##### TEXT SEGMENT

# troubleshooting Gateway desktop



## gabbie14 (Sep 20, 2007)

I have an '06 Gateway that I am trying to keep going. I have had problems with it locking up while online (I do have the latest McAfee and Malwarebytes and they show no problems). We detected a burning odor and hubby took it apart and ended up replacing the power supply (which did show a meltdown). Still locked up and he then replaced the internet card. Still doing it and he wants to replace the motherboard and CPU simultaneously. The motherboard is $69 and CPU is $199, and I am wondering if there is a reason we can't try the motherboard first w/out doing the CPU, and if that doesn't work then doing the CPU. After that I will throw in the towel and get a new one, but really don't want to for several reasons. Any input on doing only the MB without the CPU? Thanks so much for any advice!


----------



## Scuba_Dave (Jan 16, 2009)

I'd put the $270 towards a new PC
On sale you can get a new one for $300 in some stores
No sense throwing good $$ after bad


----------



## gabbie14 (Sep 20, 2007)

##########
##### ENTRIES PROVIDED

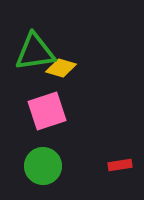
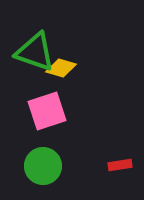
green triangle: rotated 27 degrees clockwise
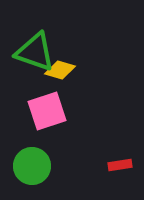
yellow diamond: moved 1 px left, 2 px down
green circle: moved 11 px left
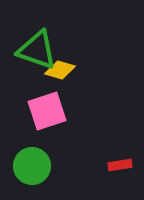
green triangle: moved 2 px right, 2 px up
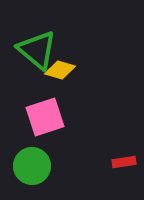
green triangle: rotated 21 degrees clockwise
pink square: moved 2 px left, 6 px down
red rectangle: moved 4 px right, 3 px up
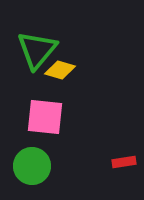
green triangle: rotated 30 degrees clockwise
pink square: rotated 24 degrees clockwise
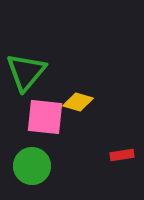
green triangle: moved 11 px left, 22 px down
yellow diamond: moved 18 px right, 32 px down
red rectangle: moved 2 px left, 7 px up
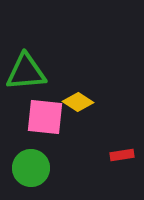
green triangle: rotated 45 degrees clockwise
yellow diamond: rotated 16 degrees clockwise
green circle: moved 1 px left, 2 px down
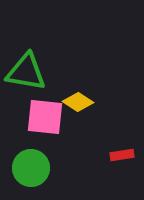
green triangle: rotated 15 degrees clockwise
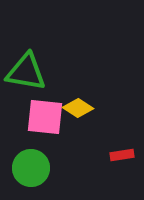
yellow diamond: moved 6 px down
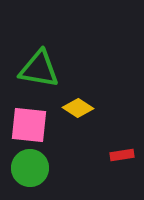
green triangle: moved 13 px right, 3 px up
pink square: moved 16 px left, 8 px down
green circle: moved 1 px left
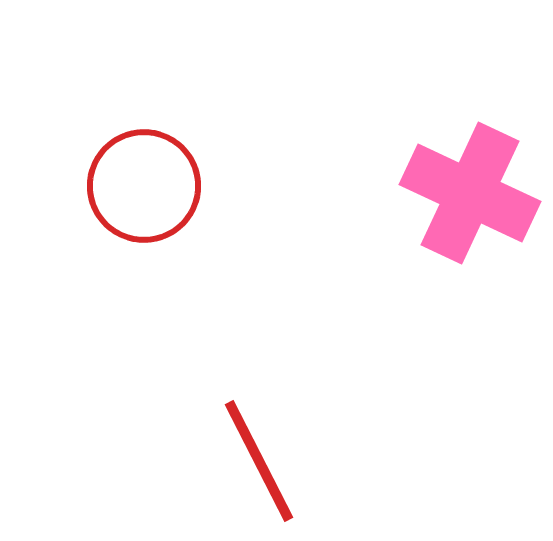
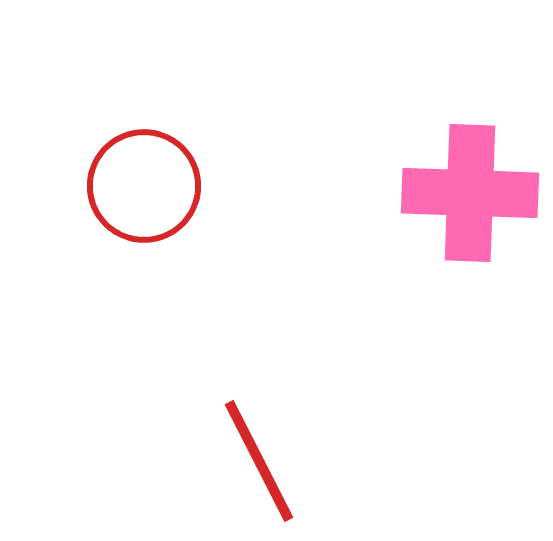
pink cross: rotated 23 degrees counterclockwise
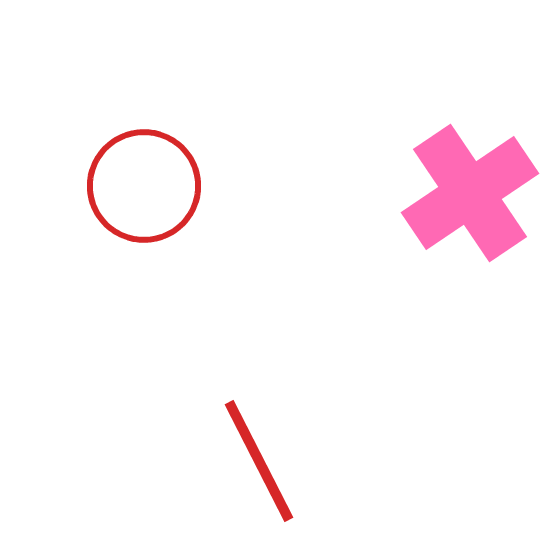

##########

> _TO-DO LIST_
1. Return the part of the Gateway forum thread starting at "I have an '06" and ending at "for any advice!", word for word.
2. Please retype the records, starting at their beginning and ending at the line containing "yellow diamond: moved 6 px down", leaving the pictures out.
The forum thread and the records have nothing to do with each other.

> _ANSWERS PROVIDED_
1.
I have an '06 Gateway that I am trying to keep going. I have had problems with it locking up while online (I do have the latest McAfee and Malwarebytes and they show no problems). We detected a burning odor and hubby took it apart and ended up replacing the power supply (which did show a meltdown). Still locked up and he then replaced the internet card. Still doing it and he wants to replace the motherboard and CPU simultaneously. The motherboard is $69 and CPU is $199, and I am wondering if there is a reason we can't try the motherboard first w/out doing the CPU, and if that doesn't work then doing the CPU. After that I will throw in the towel and get a new one, but really don't want to for several reasons. Any input on doing only the MB without the CPU? Thanks so much for any advice!

2.
green triangle: rotated 27 degrees clockwise
yellow diamond: moved 1 px left, 2 px down
green circle: moved 11 px left
green triangle: moved 2 px right, 2 px up
green triangle: rotated 21 degrees clockwise
pink square: moved 2 px left, 6 px down
red rectangle: moved 4 px right, 3 px up
green triangle: rotated 30 degrees clockwise
pink square: rotated 24 degrees clockwise
green triangle: moved 11 px left, 22 px down
yellow diamond: moved 18 px right, 32 px down
red rectangle: moved 2 px left, 7 px up
green triangle: rotated 45 degrees clockwise
yellow diamond: rotated 16 degrees clockwise
green circle: moved 1 px left, 2 px down
green triangle: rotated 15 degrees clockwise
yellow diamond: moved 6 px down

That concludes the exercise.